Фредерик дал честное слово, поклялся головами брата и сестры на образке первого причастия, который висел у Люсьены на шее. Ветеринар немного успокоился.

— Ты же сам понимаешь, — сказал он Оноре, — какими неприятностями все это может обернуться. Не далее как в четверг господин Вальтье должен приехать в Клакбю. И в связи с этим я решил кое о чем попросить тебя. Вальтье написал мне, что хотел бы повидаться со своей протеже.

— Пусть повидается, если хочет.

— Разумеется, но дело в том, что он не может встретиться с ней у ее родителей; люди удивились бы, а кроме того, там он не смог бы свободно поговорить с ней, как ему хочется. Вот почему он просил о том, чтобы встретиться с ней у тебя.

— Ну нет, — ответил Оноре, — мой дом, не…

— Это же никого не удивит. Я привезу его в своем кабриолете в четверг в три часа, а Жюльетта сходит на Маргаритой, как будто она зашла за подружкой.

— Лучше и придумать нельзя, — нежно проговорила Жюльетта. — Следует оказать им эту услугу.

Она подавала отцу знаки, чтобы он согласился, но Оноре все еще сопротивлялся:

— Пусть идут в лес и там занимаются своими гнусностями.

— А вдруг пойдет дождь? — возразил ветеринар.

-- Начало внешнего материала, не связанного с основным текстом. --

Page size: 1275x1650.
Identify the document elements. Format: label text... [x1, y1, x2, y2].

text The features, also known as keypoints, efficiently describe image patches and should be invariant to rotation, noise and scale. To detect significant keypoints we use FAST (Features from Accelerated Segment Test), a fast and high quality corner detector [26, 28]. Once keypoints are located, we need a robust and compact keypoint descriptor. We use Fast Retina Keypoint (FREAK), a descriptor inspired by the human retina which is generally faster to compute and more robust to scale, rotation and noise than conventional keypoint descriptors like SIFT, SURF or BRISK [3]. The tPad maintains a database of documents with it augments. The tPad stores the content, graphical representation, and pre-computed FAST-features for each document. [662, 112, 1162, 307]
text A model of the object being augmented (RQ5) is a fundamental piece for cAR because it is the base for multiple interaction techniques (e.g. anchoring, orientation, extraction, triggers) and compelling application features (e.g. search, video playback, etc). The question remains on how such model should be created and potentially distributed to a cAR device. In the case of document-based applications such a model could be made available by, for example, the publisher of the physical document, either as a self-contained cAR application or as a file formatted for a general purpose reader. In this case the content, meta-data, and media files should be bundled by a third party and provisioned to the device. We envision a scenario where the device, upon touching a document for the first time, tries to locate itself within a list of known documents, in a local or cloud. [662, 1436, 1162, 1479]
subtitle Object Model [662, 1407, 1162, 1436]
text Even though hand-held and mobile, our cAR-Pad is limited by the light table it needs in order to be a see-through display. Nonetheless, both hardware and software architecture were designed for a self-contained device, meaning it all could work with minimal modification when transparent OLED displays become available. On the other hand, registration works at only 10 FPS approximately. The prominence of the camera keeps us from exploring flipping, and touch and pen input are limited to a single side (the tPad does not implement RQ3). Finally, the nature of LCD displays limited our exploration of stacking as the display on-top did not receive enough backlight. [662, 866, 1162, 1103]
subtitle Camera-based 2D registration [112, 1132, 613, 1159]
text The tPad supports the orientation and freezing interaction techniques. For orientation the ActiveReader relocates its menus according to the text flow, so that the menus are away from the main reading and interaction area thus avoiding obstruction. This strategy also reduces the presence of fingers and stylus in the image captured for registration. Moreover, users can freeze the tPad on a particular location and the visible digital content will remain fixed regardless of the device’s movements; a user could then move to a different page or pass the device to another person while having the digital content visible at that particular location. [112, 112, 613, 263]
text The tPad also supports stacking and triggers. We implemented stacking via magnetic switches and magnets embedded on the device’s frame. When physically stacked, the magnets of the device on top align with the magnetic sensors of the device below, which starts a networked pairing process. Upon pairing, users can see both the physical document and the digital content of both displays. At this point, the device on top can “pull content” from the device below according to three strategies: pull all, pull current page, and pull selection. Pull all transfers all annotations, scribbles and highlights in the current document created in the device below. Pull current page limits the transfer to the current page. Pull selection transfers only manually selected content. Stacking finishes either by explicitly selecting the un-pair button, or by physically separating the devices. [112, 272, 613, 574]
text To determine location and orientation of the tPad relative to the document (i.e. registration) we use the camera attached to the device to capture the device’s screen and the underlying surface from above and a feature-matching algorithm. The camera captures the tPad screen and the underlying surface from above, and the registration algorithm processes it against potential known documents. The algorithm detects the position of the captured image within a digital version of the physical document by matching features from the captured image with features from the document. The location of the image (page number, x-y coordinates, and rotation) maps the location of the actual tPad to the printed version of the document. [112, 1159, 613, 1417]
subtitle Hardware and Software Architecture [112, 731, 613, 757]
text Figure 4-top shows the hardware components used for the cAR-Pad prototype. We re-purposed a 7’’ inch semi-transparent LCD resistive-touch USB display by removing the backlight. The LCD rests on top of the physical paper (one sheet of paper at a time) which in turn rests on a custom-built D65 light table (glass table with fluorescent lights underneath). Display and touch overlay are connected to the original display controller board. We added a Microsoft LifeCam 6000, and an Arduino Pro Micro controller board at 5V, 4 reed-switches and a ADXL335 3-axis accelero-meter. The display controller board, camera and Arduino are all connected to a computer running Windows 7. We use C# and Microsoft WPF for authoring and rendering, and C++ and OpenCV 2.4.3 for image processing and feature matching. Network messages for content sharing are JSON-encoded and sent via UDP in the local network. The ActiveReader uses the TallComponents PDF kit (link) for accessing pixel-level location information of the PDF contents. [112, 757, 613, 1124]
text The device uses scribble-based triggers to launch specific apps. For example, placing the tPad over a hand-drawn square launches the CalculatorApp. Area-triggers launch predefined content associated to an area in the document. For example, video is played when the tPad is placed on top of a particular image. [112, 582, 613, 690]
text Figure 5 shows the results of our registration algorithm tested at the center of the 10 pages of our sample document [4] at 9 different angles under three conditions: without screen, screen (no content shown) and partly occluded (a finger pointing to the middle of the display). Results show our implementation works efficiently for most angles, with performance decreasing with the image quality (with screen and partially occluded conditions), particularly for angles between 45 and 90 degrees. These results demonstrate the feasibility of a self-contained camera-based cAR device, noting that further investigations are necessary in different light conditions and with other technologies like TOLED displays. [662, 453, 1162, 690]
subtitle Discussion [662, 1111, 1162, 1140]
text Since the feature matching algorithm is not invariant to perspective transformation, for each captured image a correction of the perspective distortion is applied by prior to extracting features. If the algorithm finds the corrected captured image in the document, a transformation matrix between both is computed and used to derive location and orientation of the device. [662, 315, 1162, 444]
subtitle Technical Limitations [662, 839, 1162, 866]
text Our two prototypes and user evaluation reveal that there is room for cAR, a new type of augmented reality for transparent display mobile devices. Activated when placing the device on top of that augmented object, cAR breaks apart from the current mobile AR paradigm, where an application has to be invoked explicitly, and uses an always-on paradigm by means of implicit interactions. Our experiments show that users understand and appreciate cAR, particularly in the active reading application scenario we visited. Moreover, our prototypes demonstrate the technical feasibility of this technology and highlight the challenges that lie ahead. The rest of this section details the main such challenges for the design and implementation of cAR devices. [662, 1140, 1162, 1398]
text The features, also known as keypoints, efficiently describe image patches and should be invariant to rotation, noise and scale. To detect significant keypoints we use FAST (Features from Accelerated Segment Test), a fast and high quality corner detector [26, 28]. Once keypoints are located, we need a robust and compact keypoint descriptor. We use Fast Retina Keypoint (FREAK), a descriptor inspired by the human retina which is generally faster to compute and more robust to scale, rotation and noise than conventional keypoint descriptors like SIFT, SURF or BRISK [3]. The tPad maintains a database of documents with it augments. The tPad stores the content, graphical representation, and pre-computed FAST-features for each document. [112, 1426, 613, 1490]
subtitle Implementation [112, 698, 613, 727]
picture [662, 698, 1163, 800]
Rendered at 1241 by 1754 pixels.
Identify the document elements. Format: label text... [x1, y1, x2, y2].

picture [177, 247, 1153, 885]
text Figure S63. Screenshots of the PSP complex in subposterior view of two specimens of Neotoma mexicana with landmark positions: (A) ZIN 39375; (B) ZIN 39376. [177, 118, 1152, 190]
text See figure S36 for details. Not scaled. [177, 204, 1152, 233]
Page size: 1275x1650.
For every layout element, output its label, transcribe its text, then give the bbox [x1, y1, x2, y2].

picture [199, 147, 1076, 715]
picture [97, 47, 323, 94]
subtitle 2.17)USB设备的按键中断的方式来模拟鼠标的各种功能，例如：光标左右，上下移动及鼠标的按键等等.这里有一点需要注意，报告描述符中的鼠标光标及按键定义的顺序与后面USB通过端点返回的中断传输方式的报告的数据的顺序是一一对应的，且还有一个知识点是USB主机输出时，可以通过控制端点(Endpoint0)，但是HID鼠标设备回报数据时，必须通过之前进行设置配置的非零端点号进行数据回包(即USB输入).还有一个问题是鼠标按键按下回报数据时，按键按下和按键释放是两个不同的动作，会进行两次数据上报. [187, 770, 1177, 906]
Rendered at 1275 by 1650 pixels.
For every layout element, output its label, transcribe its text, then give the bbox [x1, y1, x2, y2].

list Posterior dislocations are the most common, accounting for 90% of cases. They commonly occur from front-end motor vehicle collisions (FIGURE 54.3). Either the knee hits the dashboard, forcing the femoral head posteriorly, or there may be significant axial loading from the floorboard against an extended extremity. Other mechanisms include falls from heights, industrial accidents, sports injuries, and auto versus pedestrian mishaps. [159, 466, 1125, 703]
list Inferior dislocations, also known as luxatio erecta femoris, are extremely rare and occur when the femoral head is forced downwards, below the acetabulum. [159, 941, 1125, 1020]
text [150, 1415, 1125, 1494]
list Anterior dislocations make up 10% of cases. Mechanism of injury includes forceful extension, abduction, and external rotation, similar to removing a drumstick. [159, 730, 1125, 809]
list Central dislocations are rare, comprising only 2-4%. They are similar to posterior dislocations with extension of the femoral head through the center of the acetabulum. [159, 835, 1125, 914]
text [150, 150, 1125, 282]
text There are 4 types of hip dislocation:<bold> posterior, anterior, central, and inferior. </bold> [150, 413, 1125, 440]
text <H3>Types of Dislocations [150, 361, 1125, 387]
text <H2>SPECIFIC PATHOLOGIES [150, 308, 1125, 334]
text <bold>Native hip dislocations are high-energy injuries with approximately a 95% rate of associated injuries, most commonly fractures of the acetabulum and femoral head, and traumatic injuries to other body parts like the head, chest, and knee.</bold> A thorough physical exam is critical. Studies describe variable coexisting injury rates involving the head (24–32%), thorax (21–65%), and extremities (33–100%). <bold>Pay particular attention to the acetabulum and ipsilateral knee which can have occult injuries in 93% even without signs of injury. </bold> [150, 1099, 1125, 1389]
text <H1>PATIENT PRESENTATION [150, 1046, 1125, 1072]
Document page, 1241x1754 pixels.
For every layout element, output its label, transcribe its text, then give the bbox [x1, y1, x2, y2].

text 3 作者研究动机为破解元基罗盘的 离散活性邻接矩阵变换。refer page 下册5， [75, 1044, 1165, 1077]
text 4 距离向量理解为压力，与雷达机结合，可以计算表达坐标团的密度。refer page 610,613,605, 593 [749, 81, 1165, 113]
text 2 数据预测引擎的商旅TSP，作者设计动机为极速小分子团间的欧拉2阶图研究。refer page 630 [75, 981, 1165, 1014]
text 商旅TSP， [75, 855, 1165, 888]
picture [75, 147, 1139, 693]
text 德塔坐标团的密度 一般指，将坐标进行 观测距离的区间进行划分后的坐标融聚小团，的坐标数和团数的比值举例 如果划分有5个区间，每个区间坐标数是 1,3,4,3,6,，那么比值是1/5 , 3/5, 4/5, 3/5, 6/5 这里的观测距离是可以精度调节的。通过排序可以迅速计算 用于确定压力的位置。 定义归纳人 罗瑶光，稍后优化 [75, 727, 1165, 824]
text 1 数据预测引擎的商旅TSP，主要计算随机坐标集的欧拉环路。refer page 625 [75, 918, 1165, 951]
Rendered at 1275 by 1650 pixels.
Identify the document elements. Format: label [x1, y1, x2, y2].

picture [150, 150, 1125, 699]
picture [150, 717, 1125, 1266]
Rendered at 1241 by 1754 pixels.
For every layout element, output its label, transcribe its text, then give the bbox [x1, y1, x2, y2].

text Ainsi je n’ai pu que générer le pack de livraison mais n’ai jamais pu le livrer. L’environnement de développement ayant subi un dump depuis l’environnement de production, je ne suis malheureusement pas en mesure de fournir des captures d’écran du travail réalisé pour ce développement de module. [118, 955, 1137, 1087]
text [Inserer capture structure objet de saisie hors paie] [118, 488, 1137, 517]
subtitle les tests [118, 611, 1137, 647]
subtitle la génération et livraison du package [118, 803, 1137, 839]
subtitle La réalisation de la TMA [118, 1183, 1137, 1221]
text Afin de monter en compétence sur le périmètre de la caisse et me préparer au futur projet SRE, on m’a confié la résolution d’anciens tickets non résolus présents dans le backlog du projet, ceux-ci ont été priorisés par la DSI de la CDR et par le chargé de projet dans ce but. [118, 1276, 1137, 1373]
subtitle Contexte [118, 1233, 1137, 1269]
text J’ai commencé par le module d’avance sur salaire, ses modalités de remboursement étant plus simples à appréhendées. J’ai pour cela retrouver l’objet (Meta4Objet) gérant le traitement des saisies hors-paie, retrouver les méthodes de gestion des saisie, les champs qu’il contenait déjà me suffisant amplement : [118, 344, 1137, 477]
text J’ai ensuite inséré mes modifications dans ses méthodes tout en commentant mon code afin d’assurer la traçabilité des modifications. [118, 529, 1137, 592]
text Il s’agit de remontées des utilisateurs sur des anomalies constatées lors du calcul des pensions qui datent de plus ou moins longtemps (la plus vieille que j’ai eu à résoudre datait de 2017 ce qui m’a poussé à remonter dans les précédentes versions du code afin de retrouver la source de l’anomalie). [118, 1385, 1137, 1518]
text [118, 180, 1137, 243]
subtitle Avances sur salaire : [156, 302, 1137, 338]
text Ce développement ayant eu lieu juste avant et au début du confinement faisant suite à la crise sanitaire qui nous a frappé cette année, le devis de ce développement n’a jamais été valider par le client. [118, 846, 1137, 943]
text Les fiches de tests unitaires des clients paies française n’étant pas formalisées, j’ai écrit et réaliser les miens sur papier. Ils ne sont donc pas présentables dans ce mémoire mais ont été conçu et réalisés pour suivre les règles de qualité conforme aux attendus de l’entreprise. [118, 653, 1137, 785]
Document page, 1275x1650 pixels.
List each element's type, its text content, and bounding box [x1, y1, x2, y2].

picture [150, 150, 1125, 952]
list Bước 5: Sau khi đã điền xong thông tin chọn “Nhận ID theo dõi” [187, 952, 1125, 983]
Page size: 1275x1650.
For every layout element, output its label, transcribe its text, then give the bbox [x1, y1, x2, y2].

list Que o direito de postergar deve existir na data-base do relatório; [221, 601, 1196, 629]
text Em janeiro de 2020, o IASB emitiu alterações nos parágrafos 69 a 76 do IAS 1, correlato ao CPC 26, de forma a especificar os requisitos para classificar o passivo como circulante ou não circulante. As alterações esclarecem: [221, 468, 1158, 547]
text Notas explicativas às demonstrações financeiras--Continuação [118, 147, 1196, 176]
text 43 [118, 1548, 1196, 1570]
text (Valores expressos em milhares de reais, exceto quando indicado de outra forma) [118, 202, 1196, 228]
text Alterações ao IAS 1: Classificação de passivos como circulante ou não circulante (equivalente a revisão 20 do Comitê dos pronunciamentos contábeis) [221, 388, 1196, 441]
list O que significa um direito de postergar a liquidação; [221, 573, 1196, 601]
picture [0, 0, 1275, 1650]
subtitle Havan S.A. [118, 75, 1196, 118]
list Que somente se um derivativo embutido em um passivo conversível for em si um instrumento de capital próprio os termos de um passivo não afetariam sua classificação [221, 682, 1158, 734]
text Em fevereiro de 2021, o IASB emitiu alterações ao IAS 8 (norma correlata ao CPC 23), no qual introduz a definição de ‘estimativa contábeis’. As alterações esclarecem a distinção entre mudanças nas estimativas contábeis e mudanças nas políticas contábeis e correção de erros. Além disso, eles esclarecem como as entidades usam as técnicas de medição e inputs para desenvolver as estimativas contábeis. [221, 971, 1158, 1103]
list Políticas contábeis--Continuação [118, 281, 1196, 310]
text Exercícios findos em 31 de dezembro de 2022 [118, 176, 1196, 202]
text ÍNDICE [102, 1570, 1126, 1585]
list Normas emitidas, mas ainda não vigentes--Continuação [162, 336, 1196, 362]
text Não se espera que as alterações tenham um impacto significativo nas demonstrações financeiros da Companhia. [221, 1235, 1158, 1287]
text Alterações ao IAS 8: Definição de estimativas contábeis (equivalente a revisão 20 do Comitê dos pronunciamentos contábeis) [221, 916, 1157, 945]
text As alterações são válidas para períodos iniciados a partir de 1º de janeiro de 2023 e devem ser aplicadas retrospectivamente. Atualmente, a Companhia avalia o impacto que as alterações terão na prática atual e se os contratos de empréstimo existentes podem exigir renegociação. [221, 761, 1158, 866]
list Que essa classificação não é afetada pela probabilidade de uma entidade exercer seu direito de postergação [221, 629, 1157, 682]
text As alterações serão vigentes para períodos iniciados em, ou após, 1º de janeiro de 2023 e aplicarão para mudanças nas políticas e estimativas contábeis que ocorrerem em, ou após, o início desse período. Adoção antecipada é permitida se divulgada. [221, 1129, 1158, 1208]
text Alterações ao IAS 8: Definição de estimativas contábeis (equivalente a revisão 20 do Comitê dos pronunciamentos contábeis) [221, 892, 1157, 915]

— Возьмут зонтики, это уж их дело… Да! Ну и ремесло же у тебя теперь.

— Оноре, не терзай меня… Ты же прекрасно знаешь, что Вальтье может быть полезен детям, особенно Фредерику…

Оноре, удовольствия ради, сначала долго заставлял себя упрашивать, а потом, вняв настойчивым просьбам дочери, наконец согласился приютить депутатские амуры.

Жюльетта иронически-веселым взглядом посматривала на своего миловидного кузена, не без злости думавшего в этот момент об удачливом Вальтье. Обращаясь к дяде Фердинану, она сказала:

— Не наказывайте бедняжку Фредерика. Он и без того уже пригорюнился.

— Он перепишет мне все «Буколики», — заявил ветеринар. — Я требую хорошего поведения, и в этом пункте не собираюсь идти ни на какие уступки.